The problem. The whole listing is to be given again without alteration, except that its pictures are dropped.

Material shown.
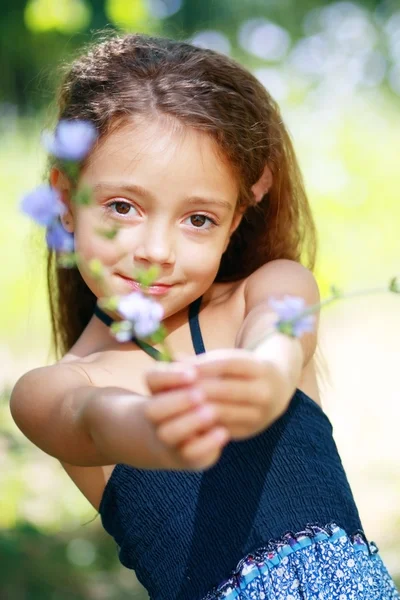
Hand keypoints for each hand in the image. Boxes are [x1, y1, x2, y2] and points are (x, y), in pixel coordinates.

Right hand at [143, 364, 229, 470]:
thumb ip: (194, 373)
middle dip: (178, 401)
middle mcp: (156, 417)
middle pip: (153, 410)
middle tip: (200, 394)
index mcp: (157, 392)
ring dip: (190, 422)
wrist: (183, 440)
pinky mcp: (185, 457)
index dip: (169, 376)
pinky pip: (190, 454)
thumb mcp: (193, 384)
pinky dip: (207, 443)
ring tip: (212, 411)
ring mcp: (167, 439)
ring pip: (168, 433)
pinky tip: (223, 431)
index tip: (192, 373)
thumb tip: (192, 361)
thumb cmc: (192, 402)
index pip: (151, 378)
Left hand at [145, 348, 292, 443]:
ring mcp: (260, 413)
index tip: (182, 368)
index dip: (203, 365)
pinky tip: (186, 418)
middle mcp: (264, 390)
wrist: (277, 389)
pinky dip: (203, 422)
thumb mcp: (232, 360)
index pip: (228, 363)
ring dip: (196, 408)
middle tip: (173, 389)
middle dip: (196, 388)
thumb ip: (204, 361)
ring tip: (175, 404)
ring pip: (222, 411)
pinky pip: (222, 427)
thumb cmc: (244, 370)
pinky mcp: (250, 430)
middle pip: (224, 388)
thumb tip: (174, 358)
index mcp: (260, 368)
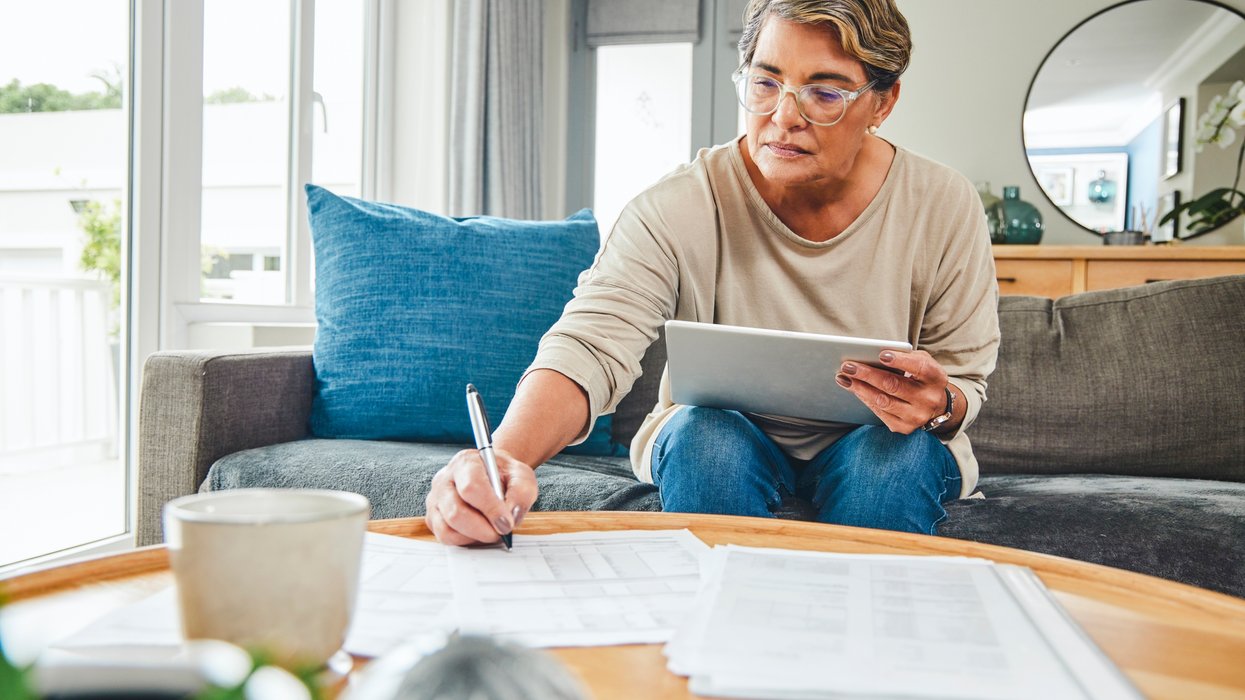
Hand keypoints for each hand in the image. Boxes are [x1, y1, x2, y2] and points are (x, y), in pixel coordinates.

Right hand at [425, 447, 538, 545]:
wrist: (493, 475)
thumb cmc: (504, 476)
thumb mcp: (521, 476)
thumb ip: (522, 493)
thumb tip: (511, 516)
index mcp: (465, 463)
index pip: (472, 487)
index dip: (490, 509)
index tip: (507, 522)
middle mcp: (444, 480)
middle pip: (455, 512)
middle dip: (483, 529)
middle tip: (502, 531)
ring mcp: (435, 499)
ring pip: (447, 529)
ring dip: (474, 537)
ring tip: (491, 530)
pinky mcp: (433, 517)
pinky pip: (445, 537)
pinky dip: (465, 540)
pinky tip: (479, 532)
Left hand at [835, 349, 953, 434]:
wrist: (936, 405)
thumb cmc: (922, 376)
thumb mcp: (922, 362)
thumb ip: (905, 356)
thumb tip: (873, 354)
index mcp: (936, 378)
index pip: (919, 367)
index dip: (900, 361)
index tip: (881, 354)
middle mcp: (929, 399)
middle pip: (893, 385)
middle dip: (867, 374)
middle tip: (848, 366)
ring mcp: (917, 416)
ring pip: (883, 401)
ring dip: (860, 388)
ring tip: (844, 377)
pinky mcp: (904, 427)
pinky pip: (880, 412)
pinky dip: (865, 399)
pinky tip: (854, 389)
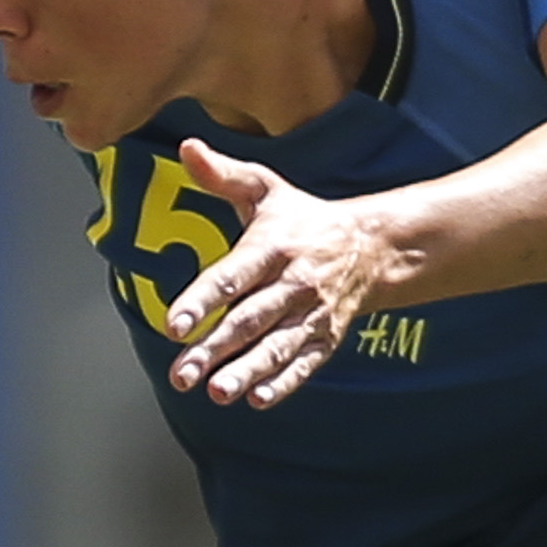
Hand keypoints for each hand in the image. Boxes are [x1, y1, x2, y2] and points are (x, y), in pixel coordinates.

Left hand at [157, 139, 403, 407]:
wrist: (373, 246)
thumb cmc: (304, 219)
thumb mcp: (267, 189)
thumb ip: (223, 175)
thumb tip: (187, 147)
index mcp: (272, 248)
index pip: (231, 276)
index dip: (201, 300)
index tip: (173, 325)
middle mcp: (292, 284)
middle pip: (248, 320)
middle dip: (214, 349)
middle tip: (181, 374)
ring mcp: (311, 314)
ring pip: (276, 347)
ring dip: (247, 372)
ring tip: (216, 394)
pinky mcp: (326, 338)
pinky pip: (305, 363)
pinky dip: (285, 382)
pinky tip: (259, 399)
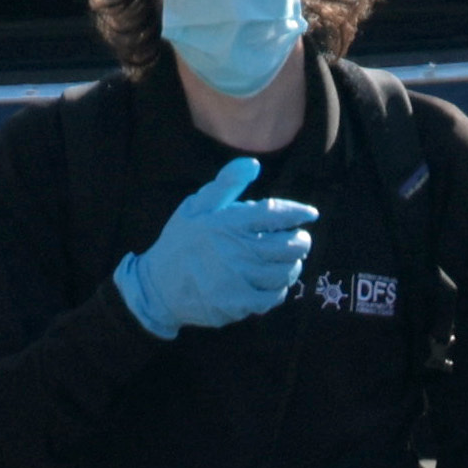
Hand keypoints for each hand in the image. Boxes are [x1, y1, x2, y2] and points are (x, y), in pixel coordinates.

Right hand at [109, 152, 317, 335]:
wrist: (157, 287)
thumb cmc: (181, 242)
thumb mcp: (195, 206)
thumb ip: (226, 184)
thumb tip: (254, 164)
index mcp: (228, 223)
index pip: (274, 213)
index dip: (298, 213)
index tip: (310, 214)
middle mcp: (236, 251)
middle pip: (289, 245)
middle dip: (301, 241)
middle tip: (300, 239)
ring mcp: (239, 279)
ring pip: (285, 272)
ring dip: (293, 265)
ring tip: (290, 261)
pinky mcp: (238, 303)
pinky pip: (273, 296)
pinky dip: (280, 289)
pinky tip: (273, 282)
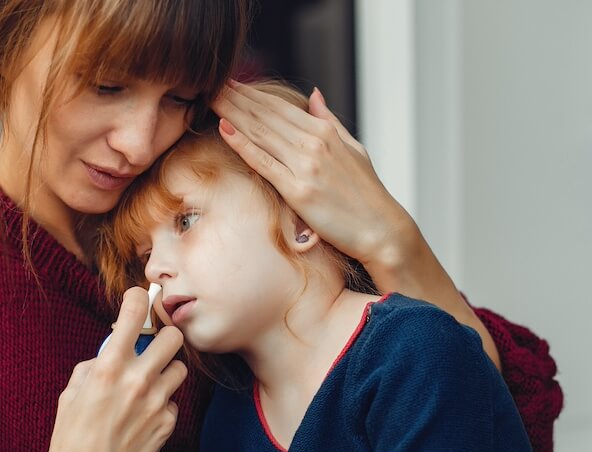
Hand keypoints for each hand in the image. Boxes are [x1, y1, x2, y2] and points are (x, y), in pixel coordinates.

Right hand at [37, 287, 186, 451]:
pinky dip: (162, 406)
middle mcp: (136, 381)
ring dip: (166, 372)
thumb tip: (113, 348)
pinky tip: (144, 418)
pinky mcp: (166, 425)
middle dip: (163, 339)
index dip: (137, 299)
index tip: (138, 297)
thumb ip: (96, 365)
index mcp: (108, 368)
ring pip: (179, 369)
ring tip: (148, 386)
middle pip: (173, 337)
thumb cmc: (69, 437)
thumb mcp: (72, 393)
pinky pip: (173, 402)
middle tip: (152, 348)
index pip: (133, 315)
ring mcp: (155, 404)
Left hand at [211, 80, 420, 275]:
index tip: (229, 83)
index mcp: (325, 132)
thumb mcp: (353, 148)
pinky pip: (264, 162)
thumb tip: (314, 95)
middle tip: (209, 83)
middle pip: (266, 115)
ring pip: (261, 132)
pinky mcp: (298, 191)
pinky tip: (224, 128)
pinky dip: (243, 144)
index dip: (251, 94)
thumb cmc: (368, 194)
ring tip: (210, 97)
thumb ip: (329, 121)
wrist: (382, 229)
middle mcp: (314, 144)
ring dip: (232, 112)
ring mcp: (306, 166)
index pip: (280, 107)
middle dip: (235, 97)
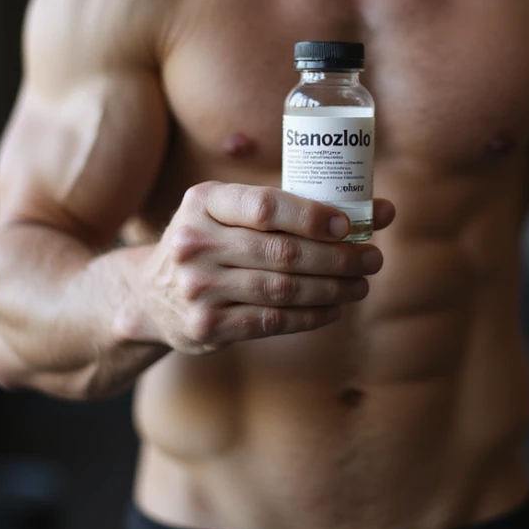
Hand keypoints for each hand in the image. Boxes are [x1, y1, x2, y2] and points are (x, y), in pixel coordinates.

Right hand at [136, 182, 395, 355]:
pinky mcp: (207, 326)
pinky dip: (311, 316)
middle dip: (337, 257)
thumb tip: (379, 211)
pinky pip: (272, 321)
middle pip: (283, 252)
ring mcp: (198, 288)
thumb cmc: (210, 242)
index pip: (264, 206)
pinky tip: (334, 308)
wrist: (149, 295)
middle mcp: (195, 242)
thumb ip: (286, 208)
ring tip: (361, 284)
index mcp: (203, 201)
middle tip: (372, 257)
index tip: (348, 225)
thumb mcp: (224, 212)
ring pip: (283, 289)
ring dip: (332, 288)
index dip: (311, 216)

The completed task.
Hand keypoints for each hand in the image. Boxes are [x1, y1, x2, y2] and points are (x, y), in pixel coordinates.

Right hand at [143, 364, 229, 470]:
thumb ip: (194, 373)
middle dip: (178, 401)
middle mcp: (156, 417)
middle pip: (153, 410)
middle tip: (200, 394)
index mcp: (157, 392)
ring dip: (190, 422)
wrist: (183, 440)
pinky mcp: (185, 457)
index dip: (169, 376)
pinky pip: (190, 454)
thumb mcp: (193, 384)
pinky dip: (207, 443)
ring tip: (212, 411)
ring mcp: (167, 439)
ring pip: (168, 433)
pinky tip: (223, 431)
index tip: (192, 373)
thumb tip: (192, 361)
thumb cmc: (192, 402)
index pip: (151, 378)
Left hand at [145, 348, 292, 443]:
ring mcp: (260, 413)
index tip: (182, 368)
index dip: (203, 365)
pinky tip: (186, 418)
middle mcp: (264, 390)
wrist: (277, 389)
pinky dip: (203, 422)
thumb mcp: (232, 360)
index pip: (228, 363)
ring dip: (196, 408)
middle tip: (173, 389)
middle dip: (196, 388)
thumb ip: (204, 361)
ring tip: (175, 404)
ring pip: (222, 411)
pinky pip: (222, 427)
thumb cmc: (244, 370)
pinky mcp: (250, 430)
middle pip: (224, 388)
thumb tip: (174, 358)
index mcp: (260, 368)
Hand keypoints for each hand in the image. Boxes are [x1, y1, x2, y2] and points are (x, y), in pixel coordinates.

Right hand at [425, 447, 538, 545]:
wrist: (493, 475)
thumb cmc: (504, 476)
thumb mcp: (521, 476)
thumb ip: (522, 493)
thumb tip: (511, 516)
index mcp: (465, 463)
index pip: (472, 487)
index dip: (490, 509)
index tip: (507, 522)
middle mcp: (444, 480)
middle pip: (455, 512)
middle dip: (483, 529)
middle tip: (502, 531)
ring mcp: (435, 499)
ring pip: (447, 529)
ring dip: (474, 537)
ring tip: (491, 530)
pinky mcp: (433, 517)
pinky pip: (445, 537)
pinky dip: (465, 540)
pinky tip: (479, 532)
Left hand at [835, 349, 953, 434]:
wrist: (936, 405)
thumb cmc: (922, 376)
thumb mcp: (922, 362)
thumb ip: (905, 356)
thumb tip: (873, 354)
index mcp: (936, 378)
index pip: (919, 367)
index dip: (900, 361)
index tip: (881, 354)
middle mcp: (929, 399)
middle pip: (893, 385)
middle dip: (867, 374)
middle tip: (848, 366)
ring mcp: (917, 416)
ring pip: (883, 401)
ring dip: (860, 388)
ring tip: (844, 377)
pinky mcp: (904, 427)
pinky pip: (880, 412)
pinky dip: (865, 399)
pinky tip: (854, 389)
Hand keypoints for each hand in the image. Boxes are [x1, y1, x2, y2] and points are (x, y), in pixel coordinates.

Left hand at [157, 139, 403, 407]:
wrist: (373, 246)
thumb cmc: (304, 219)
thumb mcp: (267, 189)
thumb ip: (223, 175)
thumb tip: (187, 147)
index mcp: (272, 248)
index pip: (231, 276)
index dip: (201, 300)
index tip: (173, 325)
middle mcp: (292, 284)
middle pip: (248, 320)
middle dip: (214, 349)
middle tip: (181, 374)
ring mcp: (311, 314)
ring pip: (276, 347)
ring dip: (247, 372)
ring tip: (216, 394)
pinky mcp: (326, 338)
pinky pip: (305, 363)
pinky dip: (285, 382)
pinky tip: (259, 399)
Hand keypoints for each hand in the image. Boxes are [x1, y1, x2, y2] and points are (x, y), in pixel coordinates.

Right hand at [109, 152, 317, 335]:
wrist: (157, 287)
thumb cmc: (181, 242)
thumb mcp: (195, 206)
thumb ip: (226, 184)
thumb tip: (254, 164)
index mcp: (228, 223)
index pip: (274, 213)
index dip: (298, 213)
index tip: (310, 214)
middle mcp: (236, 251)
middle pip: (289, 245)
middle dip: (301, 241)
middle tip: (300, 239)
ring mcp: (239, 279)
ring pip: (285, 272)
ring dip: (293, 265)
ring tip: (290, 261)
pinky mcp: (238, 303)
pinky pip: (273, 296)
pinky dip: (280, 289)
pinky tip: (273, 282)
Hand keypoints for each hand in the image. Boxes are [x1, y1, x2, y2] and points are (x, y), in pixel coordinates.

Right hand at [37, 287, 186, 451]:
pinky dip: (162, 406)
middle mcp: (136, 381)
ring dip: (166, 372)
thumb tip: (113, 348)
pinky tip: (144, 418)
pinky mcp: (166, 425)
middle dip: (163, 339)
index dip: (137, 299)
index tip: (138, 297)
thumb ip: (96, 365)
index mcp: (108, 368)
ring pip: (179, 369)
ring tip: (148, 386)
middle pip: (173, 337)
thumb cmc: (69, 437)
thumb mcp: (72, 393)
pinky pip: (173, 402)
middle tip: (152, 348)
index pip: (133, 315)
ring mcp: (155, 404)
Left hand at [211, 80, 420, 275]:
index tip: (229, 83)
index mcp: (325, 132)
thumb mcp: (353, 148)
pinky pip: (264, 162)
thumb tip: (314, 95)
middle tip: (209, 83)
middle pip: (266, 115)
ring pip: (261, 132)
pinky mcp: (298, 191)
pinky tip: (224, 128)
pinky dip: (243, 144)
index dip: (251, 94)
thumb cmc: (368, 194)
ring tip: (210, 97)
thumb ip: (329, 121)
wrist: (382, 229)
middle mcp: (314, 144)
ring dip: (232, 112)
ring mcp: (306, 166)
index pip: (280, 107)
middle dip: (235, 97)
Hand keypoints for each hand in the image. Boxes are [x1, y1, x2, y2] and points are (x, y), in pixel coordinates.

Right hand at [136, 182, 395, 355]:
pinky mcp: (207, 326)
pinky dip: (311, 316)
middle dip: (337, 257)
thumb tip: (379, 211)
pinky pip: (272, 321)
middle pip: (283, 252)
ring mcp: (198, 288)
thumb cmc: (210, 242)
index pip: (264, 206)
pinky tip: (334, 308)
wrist: (149, 295)
middle mcp: (195, 242)
thumb ip: (286, 208)
ring tip: (361, 284)
index mcp: (203, 201)
middle tip: (372, 257)
index tip: (348, 225)
thumb mcp: (224, 212)
ring pip: (283, 289)
ring dip: (332, 288)
index dip: (311, 216)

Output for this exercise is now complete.